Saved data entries
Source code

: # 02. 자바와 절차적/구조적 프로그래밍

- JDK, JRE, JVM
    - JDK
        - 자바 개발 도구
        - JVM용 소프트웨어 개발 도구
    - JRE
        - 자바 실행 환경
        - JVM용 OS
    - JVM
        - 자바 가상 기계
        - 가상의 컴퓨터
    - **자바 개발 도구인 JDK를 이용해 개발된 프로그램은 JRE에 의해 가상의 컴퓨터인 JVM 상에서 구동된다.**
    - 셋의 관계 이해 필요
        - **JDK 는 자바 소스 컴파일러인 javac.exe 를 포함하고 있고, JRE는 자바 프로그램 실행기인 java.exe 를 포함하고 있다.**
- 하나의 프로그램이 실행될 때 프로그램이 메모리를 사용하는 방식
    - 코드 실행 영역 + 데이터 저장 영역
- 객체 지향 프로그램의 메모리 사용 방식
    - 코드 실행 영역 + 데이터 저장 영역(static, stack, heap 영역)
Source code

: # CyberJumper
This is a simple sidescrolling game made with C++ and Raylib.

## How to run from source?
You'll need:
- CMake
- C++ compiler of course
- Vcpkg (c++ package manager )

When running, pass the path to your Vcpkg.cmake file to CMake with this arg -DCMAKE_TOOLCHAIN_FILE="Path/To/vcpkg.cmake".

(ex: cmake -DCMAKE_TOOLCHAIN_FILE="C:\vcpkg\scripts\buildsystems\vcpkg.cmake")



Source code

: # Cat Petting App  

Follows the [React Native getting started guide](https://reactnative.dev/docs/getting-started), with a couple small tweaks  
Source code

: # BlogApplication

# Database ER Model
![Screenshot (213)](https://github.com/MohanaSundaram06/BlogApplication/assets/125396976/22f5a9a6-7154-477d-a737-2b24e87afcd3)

◆ What you need to do ◆
Without omitting anything, output the entries exactly.

◆ Response to the exercise ◆
Source code

: # 02. 자바와 절차적/구조적 프로그래밍

- JDK, JRE, JVM
    - JDK
        - 자바 개발 도구
        - JVM용 소프트웨어 개발 도구
    - JRE
        - 자바 실행 환경
        - JVM용 OS
    - JVM
        - 자바 가상 기계
        - 가상의 컴퓨터
    - **자바 개발 도구인 JDK를 이용해 개발된 프로그램은 JRE에 의해 가상의 컴퓨터인 JVM 상에서 구동된다.**
    - 셋의 관계 이해 필요
        - **JDK 는 자바 소스 컴파일러인 javac.exe 를 포함하고 있고, JRE는 자바 프로그램 실행기인 java.exe 를 포함하고 있다.**
- 하나의 프로그램이 실행될 때 프로그램이 메모리를 사용하는 방식
    - 코드 실행 영역 + 데이터 저장 영역
- 객체 지향 프로그램의 메모리 사용 방식
    - 코드 실행 영역 + 데이터 저장 영역(static, stack, heap 영역)
Source code

: # CyberJumper
This is a simple sidescrolling game made with C++ and Raylib.

## How to run from source?
You'll need:
- CMake
- C++ compiler of course
- Vcpkg (c++ package manager )

When running, pass the path to your Vcpkg.cmake file to CMake with this arg -DCMAKE_TOOLCHAIN_FILE="Path/To/vcpkg.cmake".

(ex: cmake -DCMAKE_TOOLCHAIN_FILE="C:\vcpkg\scripts\buildsystems\vcpkg.cmake")



Source code

: # Cat Petting App  

Follows the [React Native getting started guide](https://reactnative.dev/docs/getting-started), with a couple small tweaks  
Source code

: # BlogApplication

# Database ER Model
![Screenshot (213)](https://github.com/MohanaSundaram06/BlogApplication/assets/125396976/22f5a9a6-7154-477d-a737-2b24e87afcd3)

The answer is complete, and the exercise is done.